PROBLEM TO SOLVE =>
Reading the records below, count the lines in which the string "class" appears; write the number only.

[Rendered images with source text]
━━━━━━━━━━━━━━━━━━━━
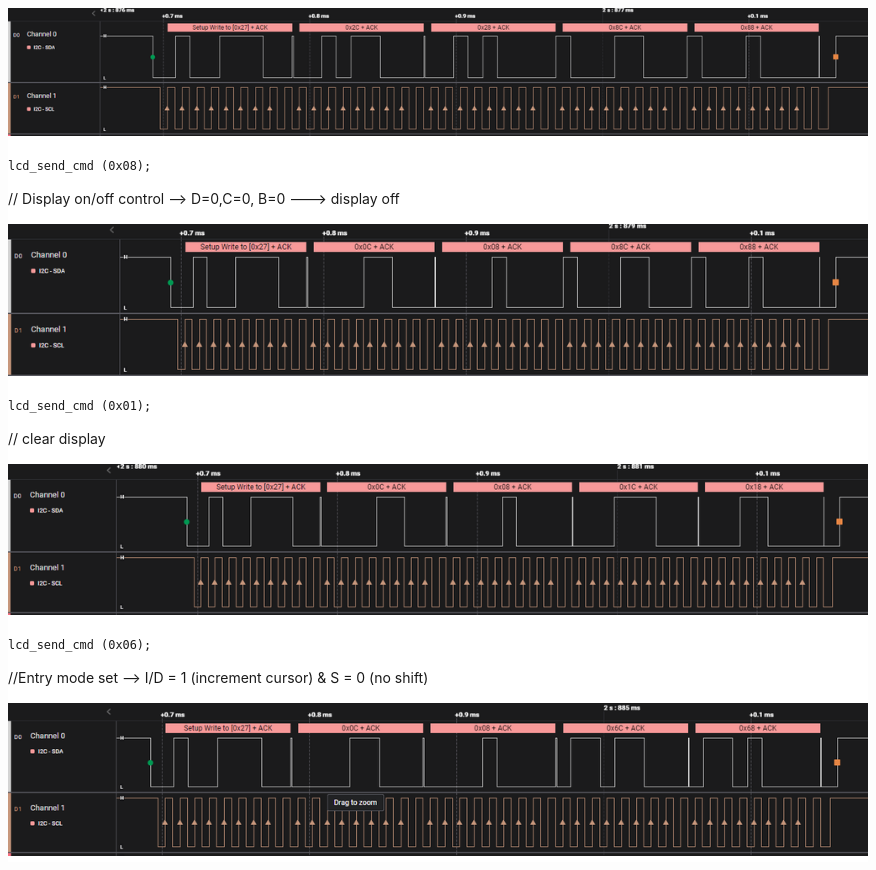 <a href="/img/2023-07-23-I2C-LCD-STM32/Untitled 26.png" data-lightbox="Chuỗi 9 lệnh init_lcd()" data-title="cmd = 0x28">
	<img class="post-img-post" src="/img/2023-07-23-I2C-LCD-STM32//Untitled 26.png" alt="image-1"/>
</a>

`lcd_send_cmd (0x08);`

// Display on/off control --> D=0,C=0, B=0 ---> display off

<a href="/img/2023-07-23-I2C-LCD-STM32/Untitled 27.png" data-lightbox="Chuỗi 9 lệnh init_lcd()" data-title="cmd = 0x08">
	<img class="post-img-post" src="/img/2023-07-23-I2C-LCD-STM32//Untitled 27.png" alt="image-1"/>
</a>

`lcd_send_cmd (0x01);`

// clear display

<a href="/img/2023-07-23-I2C-LCD-STM32/Untitled 28.png" data-lightbox="Chuỗi 9 lệnh init_lcd()" data-title="cmd = 0x01">
	<img class="post-img-post" src="/img/2023-07-23-I2C-LCD-STM32//Untitled 28.png" alt="image-1"/>
</a>

`lcd_send_cmd (0x06);`

//Entry mode set --> I/D = 1 (increment cursor) & S = 0 (no shift)

<a href="/img/2023-07-23-I2C-LCD-STM32/Untitled 29.png" data-lightbox="Chuỗi 9 lệnh init_lcd()" data-title="cmd = 0x06">
	<img class="post-img-post" src="/img/2023-07-23-I2C-LCD-STM32//Untitled 29.png" alt="image-1"/>
</a>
━━━━━━━━━━━━━━━━━━━━
FINISHED EXERCISE =>
4